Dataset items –

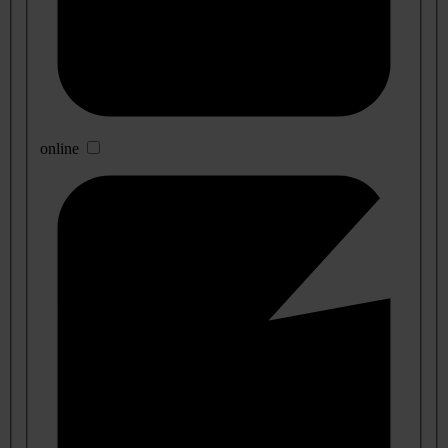
online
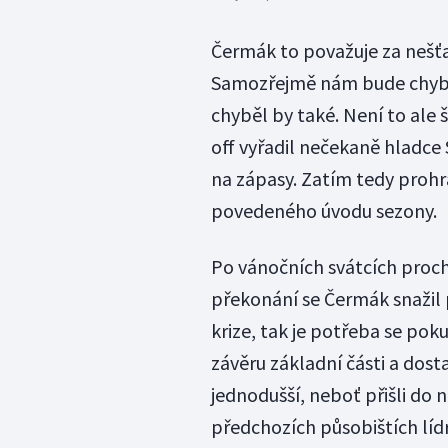
Čermák to považuje za nešťa
Samozřejmě nám bude chybět
chyběl by také. Není to ale 
off vyřadil nečekaně hladce 
na zápasy. Zatím tedy prohr
povedeného úvodu sezony.
Po vánočních svátcích proch
překonání se Čermák snažil p
krize, tak je potřeba se pok
závěru základní části a dost
jednodušší, neboť přišli do n
předchozích působištích líd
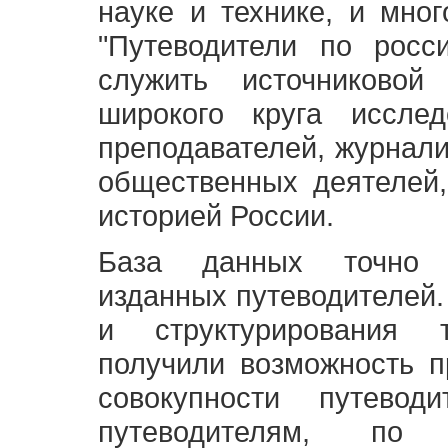
науке и технике, и мно
"Путеводители по росс
служить источниково
широкого круга исслед
преподавателей, журнали
общественных деятелей,
историей России.
База данных точно 
изданных путеводителей.
и структурирования т
получили возможность п
совокупности путевод
путеводителям, по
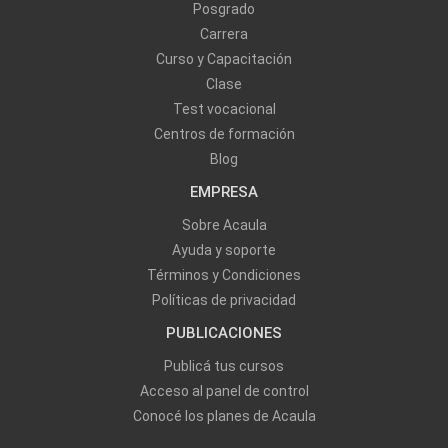
Posgrado
Carrera
Curso y Capacitación
Clase
Test vocacional
Centros de formación
Blog
EMPRESA
Sobre Acaula
Ayuda y soporte
Términos y Condiciones
Políticas de privacidad
PUBLICACIONES
Publicá tus cursos
Acceso al panel de control
Conocé los planes de Acaula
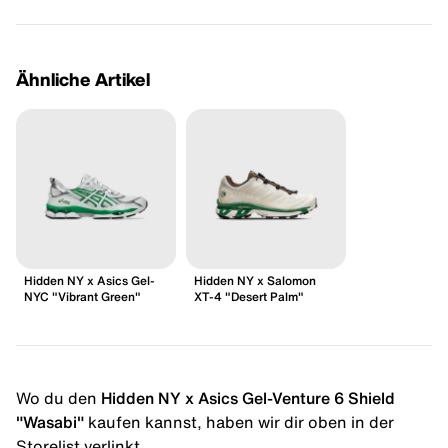
Ähnliche Artikel
Hidden NY x Asics Gel-
Hidden NY x Salomon
NYC "Vibrant Green"
XT-4 "Desert Palm"
Wo du den
Hidden NY x Asics Gel-Venture 6 Shield
"Wasabi"
kaufen kannst, haben wir dir oben in der
Storelist verlinkt.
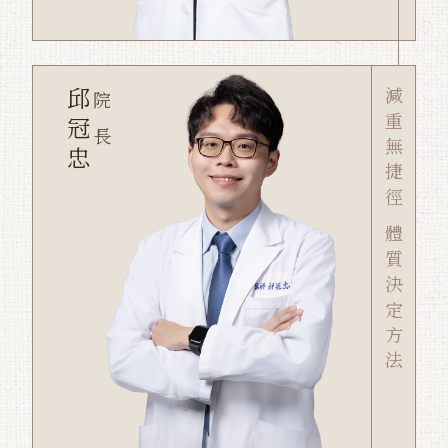
邱冠忠
減重無捷徑 體質決定方法
院長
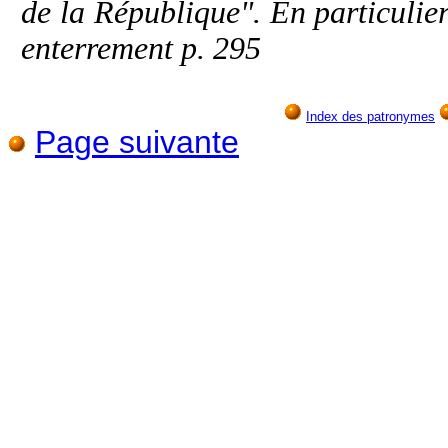
de la République". En particulier 
enterrement p. 295
Index des patronymes
Page suivante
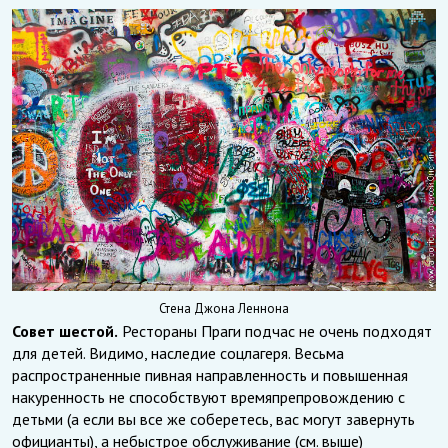
Стена Джона Леннона
Совет шестой.
Рестораны Праги подчас не очень подходят
для детей. Видимо, наследие соцлагеря. Весьма
распространенные пивная направленность и повышенная
накуренность не способствуют времяпрепровождению с
детьми (а если вы все же соберетесь, вас могут завернуть
официанты), а небыстрое обслуживание (см. выше)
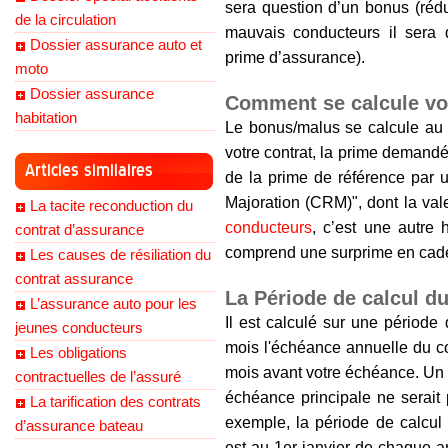
sera question d’un bonus (rédu
de la circulation
mauvais conducteurs il sera 
Dossier assurance auto et
prime d’assurance).
moto
Dossier assurance
Comment se calcule vo
habitation
Le bonus/malus se calcule a
votre contrat, la prime demandé
Articles similaires
de la prime de référence par un
Majoration (CRM)", dont la vale
La tacite reconduction du
conducteurs
, c’est une autre 
contrat d’assurance
comprend une surprime en cad
Les causes de résiliation du
contrat assurance
La Période de calcul d
L’assurance auto pour les
Il est calculé sur une périod
jeunes conducteurs
mois l'échéance annuelle du con
Les obligations
mois avant votre échéance. Un s
contractuelles de l’assuré
échéance principale ne serait
La tarification des contrats
exemple, la période de calcul 
d’assurance bateau
est au 1er janvier de chaque a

Work item –
Write out the records again, beginning at the line that has "Ähnliche Artikel" and stopping after the line that has "Page suivante". Substitute "Hidden New York" for every "Hidden NY", change nothing else, and leave the pictures out.

Worked solution –
Ähnliche Artikel
Hidden New York x Asics Gel-
Hidden New York x Salomon
NYC "Vibrant Green"
XT-4 "Desert Palm"
Wo du den
Hidden New York x Asics Gel-Venture 6 Shield
"Wasabi"
kaufen kannst, haben wir dir oben in der
Storelist verlinkt.
邱冠忠
減重無捷徑 體質決定方法
院長
de la République". En particulier 
enterrement p. 295
Index des patronymes
Page suivante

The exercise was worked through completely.